**EXCERPT**
....
Android implementation of the BERT model, developed through KerasNLP.

George Soloupis
4 min readFeb 26, 2024

Written by George Soloupis ML and Android GDE.

This is a blog post that demonstrates the usage of a .tflite model inside android that was generated using KerasNLP. The task that this ML model serves is the Question Answering where its objective is to pinpoint the exact span of text within the document housing the answer. More details of the model and the code can be found at this blog post. The generated .tflite file can handle a sequence length of 512 input tokens making it appropriate to answer questions at almost a full A4 document.

We won’t delve into the entire Android codebase, but rather direct our attention to the specific segment responsible for executing the ML model.

First, to use the TensorFlow Lite Interpreter inside android we have to set the tflite dependency at the app’s build.gradle.kts file:

implementation("org.tensorflow:tensorflow-lite:2.14.0")

To have a general idea of the inputs and outputs of the model we can use Netron.app:

Inputs and outputs of the model.

The .tflite file can be added to the assets folder and we can start the interpreter loading the model as:

public MappedByteBuffer loadModelFile(AssetManager assetManager) throws IOException {
try (AssetFileDescriptor fileDescriptor = assetManager.openFd(MODEL_PATH);
FileInputStream inputStream = new FileInputStream(fileDescriptor.getFileDescriptor())) {
FileChannel fileChannel = inputStream.getChannel();
long startOffset = fileDescriptor.getStartOffset();
long declaredLength = fileDescriptor.getDeclaredLength();
return fileChannel.map(FileChannel.MapMode.READ_ONLY, startOffset, declaredLength);
}
}

Based on the netron utility analysis provided above, it’s evident that the model anticipates three integer inputs and yields two float outputs. These precise input-output requirements serve as our guideline for generating the necessary data within the Android codebase.

MAX_SEQ_LEN = 512;
int[][] inputIds = new int[1][MAX_SEQ_LEN];
int[][] inputMask = new int[1][MAX_SEQ_LEN];
int[][] segmentIds = new int[1][MAX_SEQ_LEN];
float[][] startLogits = new float[1][MAX_SEQ_LEN];
float[][] endLogits = new float[1][MAX_SEQ_LEN];

Based on the info from this blog post the context and the question has to be converted into tokens with the BertWordPieceTokenizer which splits the sentences into words based on the whitespaces. The same work is done inside the android project with the FeatureConverter class:

public Feature convert(String query, String context) {
List<String> queryTokens = tokenizer.tokenize(query);
if (queryTokens.size() > maxQueryLen) {
queryTokens = queryTokens.subList(0, maxQueryLen);
}

List<String> origTokens = Arrays.asList(context.trim().split("\\s+"));
List<Integer> tokenToOrigIndex = new ArrayList<>();
List<String> allDocTokens = new ArrayList<>();
for (int i = 0; i < origTokens.size(); i++) {
String token = origTokens.get(i);
List<String> subTokens = tokenizer.tokenize(token);
for (String subToken : subTokens) {
tokenToOrigIndex.add(i);
allDocTokens.add(subToken);
}
}

// -3 accounts for [CLS], [SEP] and [SEP].
....
**LISTED RECORDS**
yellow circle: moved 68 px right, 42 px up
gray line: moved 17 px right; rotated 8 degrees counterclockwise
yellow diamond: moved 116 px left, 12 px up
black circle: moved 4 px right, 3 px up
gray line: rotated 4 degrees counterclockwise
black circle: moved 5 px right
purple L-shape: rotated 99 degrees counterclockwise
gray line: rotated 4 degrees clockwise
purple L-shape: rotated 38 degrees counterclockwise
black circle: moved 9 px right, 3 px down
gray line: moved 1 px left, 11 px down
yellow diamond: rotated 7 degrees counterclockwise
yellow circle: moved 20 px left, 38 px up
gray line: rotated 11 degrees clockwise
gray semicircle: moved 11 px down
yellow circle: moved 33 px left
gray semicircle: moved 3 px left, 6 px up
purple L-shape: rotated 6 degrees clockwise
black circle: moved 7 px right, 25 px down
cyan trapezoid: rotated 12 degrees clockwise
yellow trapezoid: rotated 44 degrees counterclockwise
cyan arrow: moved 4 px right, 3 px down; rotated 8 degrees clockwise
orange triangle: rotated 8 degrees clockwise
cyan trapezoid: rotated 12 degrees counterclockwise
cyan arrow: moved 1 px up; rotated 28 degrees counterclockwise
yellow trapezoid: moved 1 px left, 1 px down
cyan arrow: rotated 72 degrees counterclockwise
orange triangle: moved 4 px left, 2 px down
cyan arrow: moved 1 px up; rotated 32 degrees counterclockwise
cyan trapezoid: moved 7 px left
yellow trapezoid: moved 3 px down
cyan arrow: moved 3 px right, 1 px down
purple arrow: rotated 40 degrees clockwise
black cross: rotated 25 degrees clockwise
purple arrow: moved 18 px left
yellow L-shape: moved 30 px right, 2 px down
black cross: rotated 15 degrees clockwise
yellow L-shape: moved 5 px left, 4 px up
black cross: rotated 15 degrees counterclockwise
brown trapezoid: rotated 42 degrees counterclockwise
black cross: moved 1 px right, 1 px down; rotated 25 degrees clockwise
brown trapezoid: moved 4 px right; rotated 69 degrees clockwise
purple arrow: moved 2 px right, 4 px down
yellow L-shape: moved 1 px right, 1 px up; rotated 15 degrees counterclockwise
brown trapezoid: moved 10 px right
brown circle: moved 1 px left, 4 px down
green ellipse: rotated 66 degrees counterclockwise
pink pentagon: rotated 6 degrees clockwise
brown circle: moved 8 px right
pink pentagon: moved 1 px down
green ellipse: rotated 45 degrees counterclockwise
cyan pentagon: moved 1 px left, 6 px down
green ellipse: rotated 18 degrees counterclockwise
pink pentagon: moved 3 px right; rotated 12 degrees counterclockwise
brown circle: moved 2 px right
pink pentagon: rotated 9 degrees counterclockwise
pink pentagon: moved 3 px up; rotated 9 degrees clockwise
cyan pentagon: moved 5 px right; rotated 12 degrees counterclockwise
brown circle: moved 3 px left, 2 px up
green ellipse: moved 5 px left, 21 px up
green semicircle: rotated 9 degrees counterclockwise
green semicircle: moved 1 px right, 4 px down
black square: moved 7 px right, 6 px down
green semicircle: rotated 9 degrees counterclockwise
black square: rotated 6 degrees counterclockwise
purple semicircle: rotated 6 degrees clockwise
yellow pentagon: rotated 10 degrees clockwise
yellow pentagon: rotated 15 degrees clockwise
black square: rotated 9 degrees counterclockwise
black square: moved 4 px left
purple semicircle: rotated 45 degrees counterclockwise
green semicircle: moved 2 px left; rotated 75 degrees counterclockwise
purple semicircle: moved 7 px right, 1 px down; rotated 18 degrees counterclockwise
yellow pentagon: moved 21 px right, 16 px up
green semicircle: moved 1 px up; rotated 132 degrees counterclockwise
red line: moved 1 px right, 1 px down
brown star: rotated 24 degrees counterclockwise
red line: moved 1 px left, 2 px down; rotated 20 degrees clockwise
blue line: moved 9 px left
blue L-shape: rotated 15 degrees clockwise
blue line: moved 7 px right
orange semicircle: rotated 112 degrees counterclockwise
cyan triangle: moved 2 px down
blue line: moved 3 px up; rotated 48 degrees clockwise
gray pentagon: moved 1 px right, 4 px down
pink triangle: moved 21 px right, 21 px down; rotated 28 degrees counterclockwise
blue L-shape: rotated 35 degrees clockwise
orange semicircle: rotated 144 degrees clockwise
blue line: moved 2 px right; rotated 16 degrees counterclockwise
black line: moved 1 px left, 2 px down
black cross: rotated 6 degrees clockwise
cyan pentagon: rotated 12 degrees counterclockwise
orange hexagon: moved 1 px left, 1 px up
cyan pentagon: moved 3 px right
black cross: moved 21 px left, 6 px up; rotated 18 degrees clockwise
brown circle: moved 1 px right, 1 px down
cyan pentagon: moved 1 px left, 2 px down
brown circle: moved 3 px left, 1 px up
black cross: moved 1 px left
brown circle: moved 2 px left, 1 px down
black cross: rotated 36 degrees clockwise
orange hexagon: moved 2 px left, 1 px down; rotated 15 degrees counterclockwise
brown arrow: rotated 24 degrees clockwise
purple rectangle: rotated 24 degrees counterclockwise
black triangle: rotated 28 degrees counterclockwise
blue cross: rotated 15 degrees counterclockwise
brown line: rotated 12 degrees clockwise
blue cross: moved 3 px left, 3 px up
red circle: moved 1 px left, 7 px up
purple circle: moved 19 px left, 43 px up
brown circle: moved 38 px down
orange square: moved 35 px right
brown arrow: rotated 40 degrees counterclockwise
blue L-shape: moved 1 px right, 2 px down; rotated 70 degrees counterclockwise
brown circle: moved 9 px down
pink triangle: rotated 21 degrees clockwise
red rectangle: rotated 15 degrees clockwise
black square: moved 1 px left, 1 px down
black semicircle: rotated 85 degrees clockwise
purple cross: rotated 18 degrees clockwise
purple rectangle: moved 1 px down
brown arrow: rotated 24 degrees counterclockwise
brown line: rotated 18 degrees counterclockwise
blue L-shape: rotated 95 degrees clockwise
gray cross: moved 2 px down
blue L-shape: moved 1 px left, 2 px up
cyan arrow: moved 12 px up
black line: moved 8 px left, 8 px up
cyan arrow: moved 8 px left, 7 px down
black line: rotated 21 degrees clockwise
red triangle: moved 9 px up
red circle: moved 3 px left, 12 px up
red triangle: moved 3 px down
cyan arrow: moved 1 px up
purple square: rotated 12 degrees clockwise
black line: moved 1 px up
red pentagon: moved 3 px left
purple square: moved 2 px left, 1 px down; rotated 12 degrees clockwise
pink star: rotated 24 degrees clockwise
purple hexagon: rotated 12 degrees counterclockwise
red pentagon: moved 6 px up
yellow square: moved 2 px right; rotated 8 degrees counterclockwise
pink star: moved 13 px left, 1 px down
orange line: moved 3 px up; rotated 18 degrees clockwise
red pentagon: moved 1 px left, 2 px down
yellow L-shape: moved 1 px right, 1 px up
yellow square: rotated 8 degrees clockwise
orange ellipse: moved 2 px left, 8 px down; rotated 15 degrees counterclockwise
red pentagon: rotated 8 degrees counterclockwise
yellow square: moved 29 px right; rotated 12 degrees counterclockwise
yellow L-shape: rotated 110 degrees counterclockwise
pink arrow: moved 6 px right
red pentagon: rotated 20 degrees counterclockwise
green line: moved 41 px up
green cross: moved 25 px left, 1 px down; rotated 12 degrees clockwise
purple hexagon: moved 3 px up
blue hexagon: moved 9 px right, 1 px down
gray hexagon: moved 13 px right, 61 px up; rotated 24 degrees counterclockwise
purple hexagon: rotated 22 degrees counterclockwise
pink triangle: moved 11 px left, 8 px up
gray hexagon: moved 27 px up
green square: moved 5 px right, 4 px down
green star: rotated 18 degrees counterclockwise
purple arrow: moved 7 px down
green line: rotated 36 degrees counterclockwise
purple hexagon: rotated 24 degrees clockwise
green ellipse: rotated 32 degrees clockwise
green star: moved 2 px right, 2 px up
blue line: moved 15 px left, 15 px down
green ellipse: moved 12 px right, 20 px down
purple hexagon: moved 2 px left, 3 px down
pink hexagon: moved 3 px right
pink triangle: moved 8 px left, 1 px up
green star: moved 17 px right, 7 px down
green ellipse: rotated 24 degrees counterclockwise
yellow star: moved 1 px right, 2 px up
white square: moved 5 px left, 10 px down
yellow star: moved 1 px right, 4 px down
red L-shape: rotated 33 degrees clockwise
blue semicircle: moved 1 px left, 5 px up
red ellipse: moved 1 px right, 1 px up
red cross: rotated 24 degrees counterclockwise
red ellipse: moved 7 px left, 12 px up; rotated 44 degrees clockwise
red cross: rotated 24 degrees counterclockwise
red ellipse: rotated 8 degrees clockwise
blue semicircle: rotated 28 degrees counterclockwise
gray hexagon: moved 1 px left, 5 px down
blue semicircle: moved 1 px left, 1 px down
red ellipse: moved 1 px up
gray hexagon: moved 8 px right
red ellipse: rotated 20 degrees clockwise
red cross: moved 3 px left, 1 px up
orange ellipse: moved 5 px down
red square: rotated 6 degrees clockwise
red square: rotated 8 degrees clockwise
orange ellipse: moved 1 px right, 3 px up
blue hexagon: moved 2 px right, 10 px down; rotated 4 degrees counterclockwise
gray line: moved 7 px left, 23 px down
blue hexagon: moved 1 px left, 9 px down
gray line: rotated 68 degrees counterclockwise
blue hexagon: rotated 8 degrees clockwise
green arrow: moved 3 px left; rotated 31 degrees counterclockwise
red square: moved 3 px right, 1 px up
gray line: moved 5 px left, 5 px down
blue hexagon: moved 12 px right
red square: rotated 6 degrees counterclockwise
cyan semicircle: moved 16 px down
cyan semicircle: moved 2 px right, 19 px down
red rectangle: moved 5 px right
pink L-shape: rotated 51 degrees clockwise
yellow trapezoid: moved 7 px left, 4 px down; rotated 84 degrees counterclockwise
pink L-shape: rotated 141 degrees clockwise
....
**YOUR TASKS**
**A)** Answer these from the post on the Android BERT model:
(i) How many input tokens can the generated .tflite file handle?
(ii) What dependency line goes in the app's build.gradle.kts file?
(iii) According to the Netron analysis, how many inputs and outputs does the model have, and of what types?
**B)** Carry the post on the Android BERT model forward from its last line.

**ANSWER LIST**
**A)**
(i) 512 input tokens.
(ii) implementation("org.tensorflow:tensorflow-lite:2.14.0")
(iii) Three integer inputs and two float outputs.

**B)**
int maxContextLen = maxSeqLen - queryTokens.size() - 3;
if (allDocTokens.size() > maxContextLen) {
allDocTokens = allDocTokens.subList(0, maxContextLen);
}

List<String> tokens = new ArrayList<>();
List<Integer> segmentIds = new ArrayList<>();

// Map token index to original index (in feature.origTokens).
Map<Integer, Integer> tokenToOrigMap = new HashMap<>();

// Start of generating the features.
tokens.add("[CLS]");
segmentIds.add(0);

// For Text Input.
for (int i = 0; i < allDocTokens.size(); i++) {
String docToken = allDocTokens.get(i);
tokens.add(docToken);
segmentIds.add(0);
tokenToOrigMap.put(tokens.size(), tokenToOrigIndex.get(i));
}

// For Separation.
tokens.add("[SEP]");
segmentIds.add(0);

// For query input.
for (String queryToken : queryTokens) {
tokens.add(queryToken);
segmentIds.add(1);
}

// For ending mark.
tokens.add("[SEP]");
segmentIds.add(1);

List<Integer> inputIds = tokenizer.convertTokensToIds(tokens);
List<Integer> inputMask = new ArrayList<>(Collections.nCopies(inputIds.size(), 1));

while (inputIds.size() < maxSeqLen) {
inputIds.add(0);
inputMask.add(0);
segmentIds.add(0);
}

return new Feature(inputIds, inputMask, segmentIds, origTokens, tokenToOrigMap);
}

Having the inputs we can load them into the appropriate objects and feed the TensorFlow Lite Interpreter:

for (int j = 0; j < MAX_SEQ_LEN; j++) {
inputIds[0][j] = feature.inputIds[j];
inputMask[0][j] = feature.inputMask[j];
segmentIds[0][j] = feature.segmentIds[j];
}

Object[] inputs = { inputIds, inputMask, segmentIds};

Map<Integer, Object> output = new HashMap<>();
// Arrange outputs based on what Netron.app spits out.
output.put(0, endLogits);
output.put(1, startLogits);

Log.v(TAG, "Run inference...");

tflite.runForMultipleInputsOutputs(inputs, output);
Log.v(TAG, "Convert answers...");
List<QaAnswer> answers = getBestAnswers(startLogits[0], endLogits[0], feature);

We select the best answer and we get the start and end token of the answer. Check the code here. That means that the answer starts at a specific word and ends at another one. The result is highlighted into the original text:

Mobile’s screen.

You can build the android project with the latest Android Studio using this Github repository. Download the model and place it inside the assets folder from here.

Conclusion

An example implementation of the Question Answering task in machine learning can be found within an Android application. Leveraging the TensorFlow Lite library, we can execute the BERT model from the KerasNLP library inside the project. The resulting implementation demonstrates the model’s capability to receive both a context and a question, subsequently producing tokens that accurately represent the precise span of text containing the answer within the document.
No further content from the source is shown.